In this study, we aimed to assess the possible reusability of native and surface-modified waste biomass of a novel ascomycetes fungi Trichoderma asperellum BPL MBT1 for the adsorption of triphenylmethane dyes. Spent biomass obtained from fermentation medium has been applied in the uptake of model cationic dyes viz., crystal violet and malachite green. Optimization of experimental parameters by batch mode studies revealed that dye adsorption is influenced by medium pH time, initial concentration of dyes, and adsorbent dosage. It was observed that pH 10 was optimum for cationic dye adsorption. Further, the adsorption process obeyed the bi-model (Langmuir–Freundlich model) isotherm and adhered to pseudo-second-order kinetics. The involvement of ion exchange as the dominant mechanism of dye adsorption was indicated by the mean free energy obtained from Dubinin–Radushkevich isotherm. Cellular morphology and the involved functional groups were studied by scanning electron microscopy and Fourier transform infrared spectroscopy that revealed the presence of carbon and oxygen containing groups on the surface. Maximum desorption efficiency was achieved using a 0.1 M solution of HCl and the stability of the biosorbent was confirmed through reusability analysis.
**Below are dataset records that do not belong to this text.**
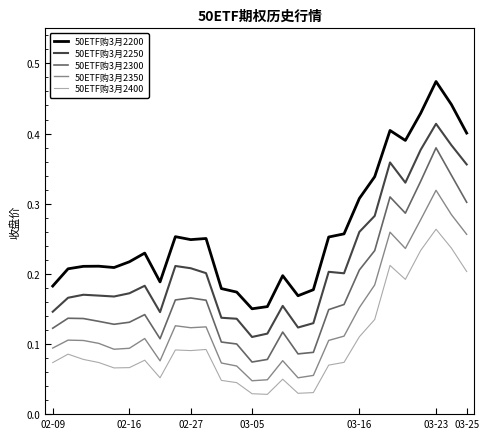

Which series has the largest range (max minus min)?

50ETF购3月2200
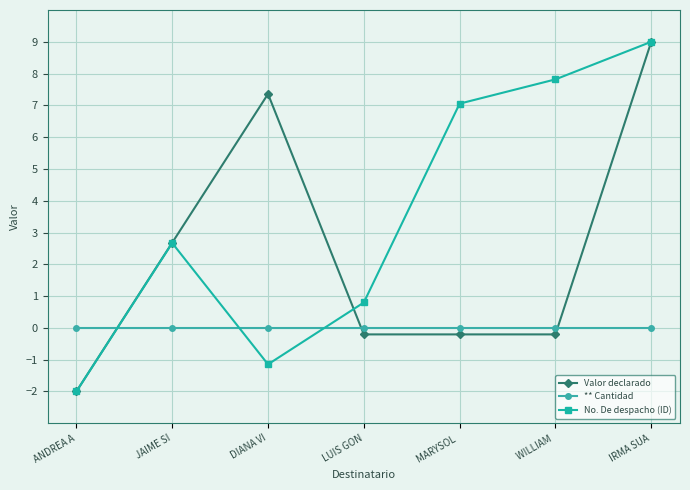

True or false: No. De despacho (ID) has a value of 12.1 at IRMA SUA.

False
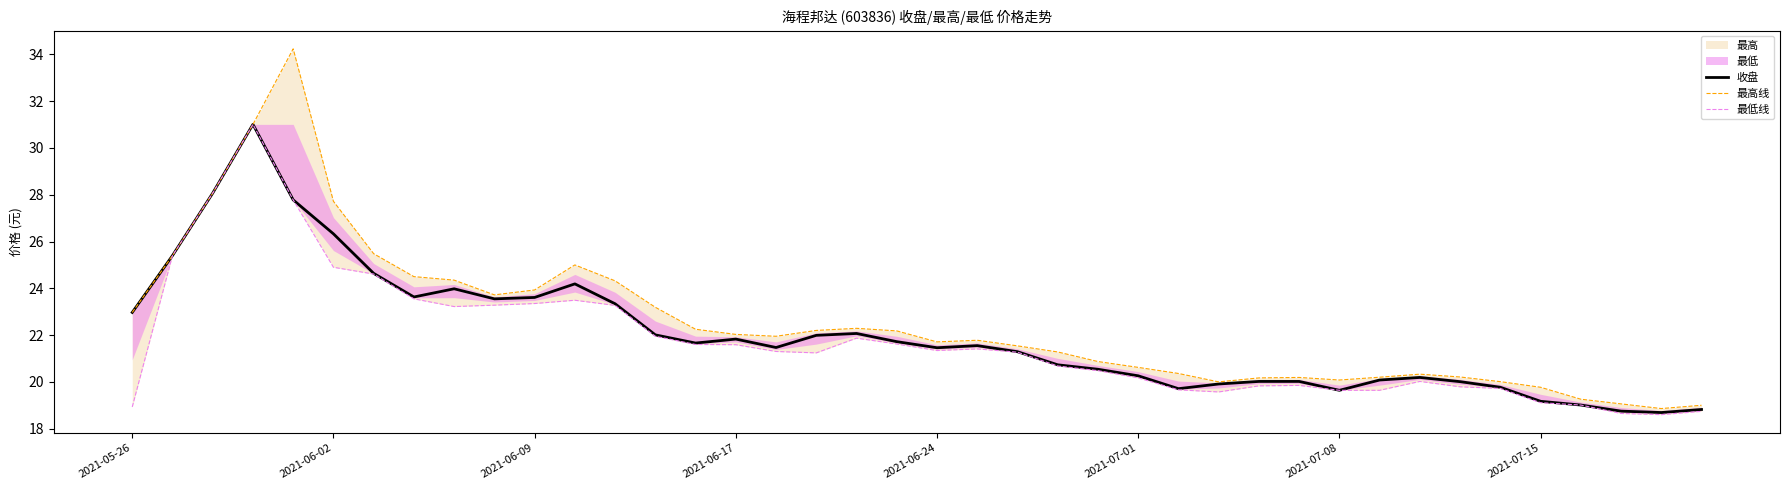

The 收盘 series shows 26.3 at 2021-06-02. True or false?

True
Our results confirm the applicability of both native and surface-modified T. asperellum BPL MBT1 biomass as a potential biosorbent for the sustainable wastewater treatment and safe dye disposal. [Display omitted] •Reusable biosorption potential of cationic dyes by T. asperellum was assesed.•Biosorption obeyed hybrid isotherm and fits with the pseudo-second-order kinetics.•Biosorption was controlled by ion exchange mechanism.•Autoclaved biomass of T. asperellum was effective in the removal of dyes.•Successful conversion of spent biomass into value-added adsorbent.